### Dataset items:
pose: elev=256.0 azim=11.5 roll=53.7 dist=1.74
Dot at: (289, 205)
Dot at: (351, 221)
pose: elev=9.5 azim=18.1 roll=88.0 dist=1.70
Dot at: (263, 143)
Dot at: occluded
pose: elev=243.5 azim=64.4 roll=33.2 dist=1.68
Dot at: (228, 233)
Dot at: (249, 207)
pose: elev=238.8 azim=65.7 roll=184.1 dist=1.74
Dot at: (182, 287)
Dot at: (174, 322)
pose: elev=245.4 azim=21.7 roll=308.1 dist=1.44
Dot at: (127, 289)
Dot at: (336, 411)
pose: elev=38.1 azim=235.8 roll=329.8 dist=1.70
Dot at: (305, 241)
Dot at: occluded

### Request:
Copy every row above character for character, keeping the original line order.

### The reply:
pose: elev=256.0 azim=11.5 roll=53.7 dist=1.74
Dot at: (289, 205)
Dot at: (351, 221)
pose: elev=9.5 azim=18.1 roll=88.0 dist=1.70
Dot at: (263, 143)
Dot at: occluded
pose: elev=243.5 azim=64.4 roll=33.2 dist=1.68
Dot at: (228, 233)
Dot at: (249, 207)
pose: elev=238.8 azim=65.7 roll=184.1 dist=1.74
Dot at: (182, 287)
Dot at: (174, 322)
pose: elev=245.4 azim=21.7 roll=308.1 dist=1.44
Dot at: (127, 289)
Dot at: (336, 411)
pose: elev=38.1 azim=235.8 roll=329.8 dist=1.70
Dot at: (305, 241)
Dot at: occluded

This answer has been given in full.